Mainstream French society delights in tasteful doses of prejudice against Jews but finds direct manifestations of it grotesque.

Sira Anamwong / Shutterstock.com

Sira Anamwong / Shutterstock.com

Paris, June 16 – The government of France issued a stern admonishment to the management of the Louvre Museum Tuesday, warning it that displays of anti-Jewish and anti-Israeli prejudice must be much more subtle than the institution’s recent refusal to allow Israeli students to book a group visit.

Last month an Israeli professor at Tel Aviv University attempted to reserve time and space to take his art students to the museum, but was rebuffed, despite having made the same reservations and trip several times previously. The professor then assumed the guise of an educator from Abu Dhabi, and encountered no trouble in reserving the dates and times. Museum management denied wrongdoing, blaming the refusal on technical issues with the computerized system, narrowly avoiding explicit invocation of politics and prejudice, but the government, which provides the majority of the museum’s funding, expressed its displeasure at the carelessness with which the Louvre allowed French antisemitism to surface.
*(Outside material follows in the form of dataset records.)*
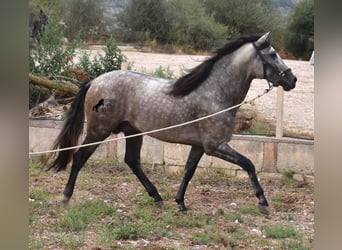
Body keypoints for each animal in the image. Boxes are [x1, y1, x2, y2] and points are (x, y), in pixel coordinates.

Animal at [48, 32, 296, 215]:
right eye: (273, 54)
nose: (292, 80)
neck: (216, 93)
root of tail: (94, 81)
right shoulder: (216, 146)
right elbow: (249, 165)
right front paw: (263, 203)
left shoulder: (199, 147)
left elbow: (188, 171)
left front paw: (180, 203)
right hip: (99, 130)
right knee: (79, 157)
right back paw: (66, 196)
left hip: (133, 132)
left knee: (132, 161)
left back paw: (157, 197)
Minister of Culture Fleur Pellerin ordered the museum to immediately adopt measures to more effectively pass off its anti-Jewish and anti-Israeli leanings as more legitimate motives. “In the twenty-first century, displays of crude discrimination against any group are not welcome in our society,” the Minister Perellin wrote to Louvre Director Jean-Luc Martinez. “As such, the institution under your care and leadership must take active, immediate, and effective steps to dress up Jew-hatred in more palatable garb.”
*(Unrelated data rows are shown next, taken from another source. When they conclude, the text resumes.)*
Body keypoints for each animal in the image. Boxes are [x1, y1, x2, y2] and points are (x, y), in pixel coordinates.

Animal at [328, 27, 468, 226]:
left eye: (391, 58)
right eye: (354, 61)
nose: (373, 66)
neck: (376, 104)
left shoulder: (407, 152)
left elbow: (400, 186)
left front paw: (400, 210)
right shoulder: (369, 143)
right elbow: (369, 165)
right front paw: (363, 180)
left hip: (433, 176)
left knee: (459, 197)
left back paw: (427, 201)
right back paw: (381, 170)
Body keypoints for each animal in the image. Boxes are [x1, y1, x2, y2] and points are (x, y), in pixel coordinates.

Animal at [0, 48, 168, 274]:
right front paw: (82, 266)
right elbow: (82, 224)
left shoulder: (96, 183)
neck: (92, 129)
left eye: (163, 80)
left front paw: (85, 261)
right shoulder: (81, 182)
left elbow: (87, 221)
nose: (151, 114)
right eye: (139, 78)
Recent increases in antisemitic attacks and behavior all over Europe, and notably in France, have confronted Paris with an uncomfortable social dilemma. Far-right groups and left-wing activists have found unusual common ground in antisemitism, to the consternation of mainstream French society, which delights in tasteful doses of prejudice against Jews but finds direct manifestations of it grotesque.
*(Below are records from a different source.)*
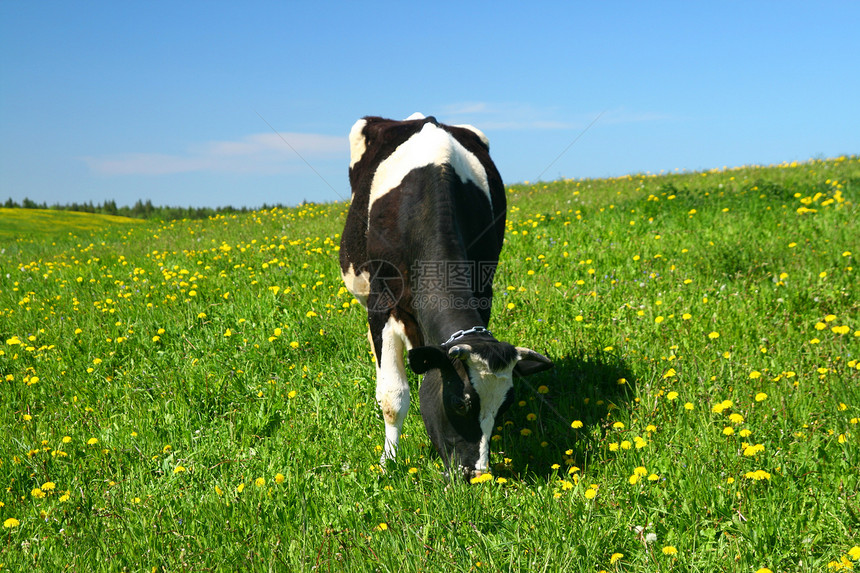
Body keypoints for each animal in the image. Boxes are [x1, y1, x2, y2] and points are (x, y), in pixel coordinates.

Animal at [340, 111, 556, 478]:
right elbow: (392, 395)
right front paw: (388, 463)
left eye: (505, 406)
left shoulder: (483, 290)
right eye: (459, 402)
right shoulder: (381, 304)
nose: (475, 472)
The Louvre director promised a thorough examination of the policies and practices that led to the Tel Aviv University group’s refused admittance. “On behalf of the Louvre I offer my apologies for the blatant discrimination we have shown, and I hereby undertake to make any such manifestations of antisemitism harder to prove,” he said.

Part of the process to blur those manifestations involves a more prominent insistence on distinguishing between opposition to Jews and opposition to the nation-state of the Jews. “Many activists and regimes purport not to have anything against Jews per se, just Israel,” explained Martinez. “But when it comes to the manifestations of that hate, few, if any, practitioners take pains to make sure that the distinction is observed consistently. We could have defended the refusal on the grounds of political protest over Israeli policies, but that would simply raise the question of why not a single such refusal has ever been issued to groups from countries with a far more horrific record on human rights.”

“Also, the official position of the French government, which officially controls the Louvre, is against BDS,” added Martinez. “If we want to indulge in more blatant prejudice we’ll have to wait until the Jews don’t control the gov- I mean, until that position changes.”